*Text under study*.
* * *
# Tools+Cable Management for Small Server Room



## Going_Commando

So, I got Cat6 draped all over this new small branch bank we are wrapping up. The cables are run through Arlington "The Loop" plastic bridle rings. The IT guys showed up today, bitched about a bunch of stuff, decided to move the rack location (in the 5'x5' "server room") and want the network cables dropped directly down to the rack for punch down. What's the best way to dress up the cables to hit the rack from above the drop ceiling? 

2nd Question: I haven't done any punch down on Cat 6 before, so what do I need to know? I have done a decent amount of Cat5E over the years, but it seems like Cat6 is more involved and you have to be more careful. I wasn't planning to have to do the server room dress up and office side punch down, but I also wasn't planning to run a few thousand feet of Cat6 on this job either. 

Also, my tools for this crap are pretty limited. I have a punch down tool for quickport stuff that came with a package of Leviton quickport Cat5E connectors from years ago. I want to make this as easy on myself as possible, so I am going to slip some extra tools into the change order to make my life easier. Does the Fluke Punchdown JackRapid tool make things go faster/smoother? Punching down and cutting all 8 conductors at once sounds very tempting. I was also going to throw in a Fluke basic network cable tester (MT-8200-49A), hoping it will be a bit better than the Cheapo Depot blue-see thru one we've been using for years. I'm also going to snag a pair of Klein scissors to see what the hype is about. Is this the best combo for doing this work? Also, if I end up having to do the punch down on the rack, is there a better tool to use for those stupid little things?

My hands have been killing me the past few weeks for some strange reason, so any better tools or methods you guys can tell me about would be greatly appreciated. I remember the last little office I did the punch down for felt like someone had taken a 2 lb hammer to the back of my hands after only 2 hours of it. My fine motor control as also getting rough, so the easier the better. 

Oh yeah, one more thing. We traditionally use Leviton Quickport for data drops and whatnot. Do the Cat6 connectors really go for 6.95/ea cost? I can only find the "extreme" line for Cat6. Seems crazy to me. With markup I am North of $600 just for the quickport connectors, and that is only for 50! (which might be shy for the job, didn't count the cables before I started working on the quote) To do the office side of this job with ~17 data drops and 50 or so Cat6 jacks I am North of $2000 already! Maybe there is money in being a scissor and computer beetch after all. :whistling2::laughing:


----------



## five.five-six

wow, you really dove into this..

MT-8200-49A would be the absolute bare minimum tester.

Cat6 (per ICC) punchdown is the same specification as CAT5, 1/4" or less of untwisted wire at the termination.

I'd just use ICC, about $3 and change per jack, use the EZ variant unless you need more than 3 in a 1 gang plate.
* * *
*Task item A*.
In the thread on cable management for a small server room, list every tool that the first poster says they own, have been using, or plan to get.
*Task item B*.
Summarize the thread on cable management for a small server room in two sentences.
The lines that follow are separate material and are not part of the thread on cable management for a small server room.

Extracted page text data
* * *
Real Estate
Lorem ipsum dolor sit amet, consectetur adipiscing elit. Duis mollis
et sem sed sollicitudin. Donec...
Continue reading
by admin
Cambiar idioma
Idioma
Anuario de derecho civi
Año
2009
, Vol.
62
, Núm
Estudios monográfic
* * *
*Task output A*.
- A punch down tool for quickport stuff that came with a package of Leviton quickport Cat5E connectors
- The Fluke Punchdown JackRapid tool
- A Fluke basic network cable tester (MT-8200-49A)
- The Cheapo Depot blue see-thru cable tester
- A pair of Klein scissors

*Task output B*.
A contractor finishing a small branch bank asks how to dress Cat6 cables down to a relocated rack, what to know about Cat6 punch down, which tools would make the work easier on sore hands, and whether Leviton Quickport Cat6 connectors really cost $6.95 each. A reply says the MT-8200-49A is the bare minimum tester, that Cat6 punch down (per ICC) allows 1/4" or less of untwisted wire like Cat5, and recommends ICC jacks at about $3 each, using the EZ variant unless more than 3 are needed in a 1 gang plate.